As the name suggests, “SAS In-Database“ processing allows processing to happen inside the database to utilise resources much more efficiently and effectively. Examples of SAS In-Database processing with Databricks include Implicit and Explicit SQL Pass-Through, In-Database Procedures and In-Database Model Scoring facilities. In-Database Scoring for Databricks enables the environment to leverage Massive Parallel Processing architecture of the database and allows processing to happen locally at the database level. Only the final result travels to network, that too if required. The function remains in the SAS language and is executed by a lightweight SAS engine (SAS Embedded Process for Spark) deployed within the Databricks cluster. Deployment of SAS Embedded process is a one-time task for the administrator, and a simplified view of the overall process could look as shown below.

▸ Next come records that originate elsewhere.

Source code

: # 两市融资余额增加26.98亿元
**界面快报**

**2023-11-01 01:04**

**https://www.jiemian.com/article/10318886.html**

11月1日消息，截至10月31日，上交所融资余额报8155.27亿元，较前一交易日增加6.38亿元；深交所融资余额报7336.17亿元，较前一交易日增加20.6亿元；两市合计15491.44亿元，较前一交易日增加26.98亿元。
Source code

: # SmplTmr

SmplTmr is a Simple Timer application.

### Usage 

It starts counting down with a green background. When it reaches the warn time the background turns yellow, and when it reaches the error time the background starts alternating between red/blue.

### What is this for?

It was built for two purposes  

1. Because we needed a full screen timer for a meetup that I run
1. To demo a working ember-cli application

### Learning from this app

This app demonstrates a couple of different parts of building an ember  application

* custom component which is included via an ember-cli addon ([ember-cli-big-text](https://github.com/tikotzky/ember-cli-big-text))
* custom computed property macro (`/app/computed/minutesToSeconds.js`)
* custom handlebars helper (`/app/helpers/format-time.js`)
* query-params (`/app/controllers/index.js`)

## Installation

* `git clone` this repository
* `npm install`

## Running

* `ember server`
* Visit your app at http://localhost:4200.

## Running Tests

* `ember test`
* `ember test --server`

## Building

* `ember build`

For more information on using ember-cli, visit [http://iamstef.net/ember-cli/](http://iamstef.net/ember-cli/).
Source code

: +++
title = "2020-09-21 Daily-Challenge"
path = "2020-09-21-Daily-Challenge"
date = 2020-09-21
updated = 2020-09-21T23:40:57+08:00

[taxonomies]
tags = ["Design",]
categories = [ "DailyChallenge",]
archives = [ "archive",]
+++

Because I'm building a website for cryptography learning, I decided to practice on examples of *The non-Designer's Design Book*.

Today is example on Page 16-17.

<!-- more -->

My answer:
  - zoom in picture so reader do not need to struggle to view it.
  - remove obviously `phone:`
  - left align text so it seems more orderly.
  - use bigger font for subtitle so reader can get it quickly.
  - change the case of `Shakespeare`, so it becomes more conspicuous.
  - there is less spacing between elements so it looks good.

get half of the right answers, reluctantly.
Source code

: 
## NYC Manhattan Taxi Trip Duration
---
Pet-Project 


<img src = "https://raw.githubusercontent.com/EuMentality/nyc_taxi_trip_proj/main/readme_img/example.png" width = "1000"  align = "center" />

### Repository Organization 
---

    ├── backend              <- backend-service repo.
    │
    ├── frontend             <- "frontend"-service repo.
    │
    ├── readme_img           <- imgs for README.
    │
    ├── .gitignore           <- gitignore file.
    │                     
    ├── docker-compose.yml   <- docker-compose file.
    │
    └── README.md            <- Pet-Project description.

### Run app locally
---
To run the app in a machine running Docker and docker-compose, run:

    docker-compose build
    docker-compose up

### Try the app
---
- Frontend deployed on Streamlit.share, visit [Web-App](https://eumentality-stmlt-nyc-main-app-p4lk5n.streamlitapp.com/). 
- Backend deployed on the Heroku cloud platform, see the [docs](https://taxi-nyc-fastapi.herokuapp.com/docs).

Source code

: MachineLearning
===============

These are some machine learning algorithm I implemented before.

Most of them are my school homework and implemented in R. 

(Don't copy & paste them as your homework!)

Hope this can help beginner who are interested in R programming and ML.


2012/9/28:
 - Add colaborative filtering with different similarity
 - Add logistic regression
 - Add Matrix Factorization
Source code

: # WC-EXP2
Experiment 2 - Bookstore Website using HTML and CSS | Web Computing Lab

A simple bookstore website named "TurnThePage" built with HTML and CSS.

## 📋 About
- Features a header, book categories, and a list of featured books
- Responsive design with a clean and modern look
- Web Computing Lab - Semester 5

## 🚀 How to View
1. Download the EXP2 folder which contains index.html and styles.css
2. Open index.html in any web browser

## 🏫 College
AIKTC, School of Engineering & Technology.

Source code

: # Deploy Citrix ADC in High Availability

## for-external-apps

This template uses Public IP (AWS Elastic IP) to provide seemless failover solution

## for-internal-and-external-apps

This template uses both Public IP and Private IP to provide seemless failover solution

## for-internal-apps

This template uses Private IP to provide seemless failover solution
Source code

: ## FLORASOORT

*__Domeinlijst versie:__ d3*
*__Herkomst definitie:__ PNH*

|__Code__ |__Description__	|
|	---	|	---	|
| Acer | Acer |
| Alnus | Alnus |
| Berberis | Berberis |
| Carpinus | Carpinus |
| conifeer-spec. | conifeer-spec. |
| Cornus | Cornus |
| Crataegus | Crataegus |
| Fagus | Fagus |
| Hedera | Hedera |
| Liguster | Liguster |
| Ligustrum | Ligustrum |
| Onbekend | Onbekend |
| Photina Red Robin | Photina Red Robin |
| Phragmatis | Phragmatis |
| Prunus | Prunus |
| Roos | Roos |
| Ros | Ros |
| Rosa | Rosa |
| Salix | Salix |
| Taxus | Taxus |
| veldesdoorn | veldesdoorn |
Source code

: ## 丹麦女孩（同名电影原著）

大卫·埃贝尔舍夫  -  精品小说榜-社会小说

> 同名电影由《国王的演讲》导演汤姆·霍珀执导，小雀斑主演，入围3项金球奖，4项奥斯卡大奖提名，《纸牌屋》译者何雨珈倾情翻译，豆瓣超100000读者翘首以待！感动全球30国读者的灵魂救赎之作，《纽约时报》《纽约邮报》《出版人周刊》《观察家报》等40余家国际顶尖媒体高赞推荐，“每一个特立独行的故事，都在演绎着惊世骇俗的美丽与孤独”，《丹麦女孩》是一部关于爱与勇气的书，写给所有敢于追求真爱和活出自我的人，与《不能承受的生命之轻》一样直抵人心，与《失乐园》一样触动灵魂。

Once SAS Embedded Process has been deployed, users can develop models using SAS Studio (by writing SAS code), SAS Model Studio or SAS Intelligent Decisioning (by creating visual pipelines). SAS In-Database scoring supports the following platforms to publish and run the models in Databricks:

Databricks on AWS or on Azure

Spark Table (as of version 2023.10)
Amazon S3
Microsoft ADLS Gen2

Here is a list of steps and example code to publish a model to a Spark table and run it in Azure Databricks:

Step 1: Start a CAS session and assign a caslib to Spark

cas mysess;
caslib myspark datasource=(
       srcType="spark",
       platform="databricks",
       server="myserver.azuredatabricks.net",
       userName="token",
       password="authentication-token",
       clusterId="cluster-id",
       jobManagementUrl="https://nnnnn.cloud.databricks.net/",
       httpPath="my-http-path",
       schema="my-schema"
       );

Step 2: Publish a model to a Spark table

proc scoreaccel sessref=mysess;
   publishmodel
      exttype=databricks
      caslib="myspark"
      modelname="mymodel"
      storefiles="/myfiles/mystore.ast"
      programfile="/myfiles/myprogram.sas"
      modeldatabase="mydatabase"
      ;
   run;
quit;

Step 3: Start a Databricks interactive session before you run the model

proc cas;
   sparkEmbeddedProcess.startSparkEP
   caslib="myspark";
run; 
quit;

Step 4: Run the model

proc scoreaccel sessref=mysess;
   runmodel 
      exttype=spark
      caslib="myspark"
      modelname="mymodel" 
      modeldatabase="mydatabase" 
      intable="mytable"
      outtable="mytable_out";
run;
quit;

Step 5: Stop the SAS Embedded Process for Spark continuous session

proc cas;
   sparkEmbeddedProcess.stopSparkEP caslib="myspark";
run; 
quit;

Conclusion

SAS In-Database processing enables organisations to extend the value of their data stored in a Databricks cluster by executing programs so that data is analysed without crossing the database boundary – giving them the benefits of improved performance, productivity and governance, while avoiding the data egress cost.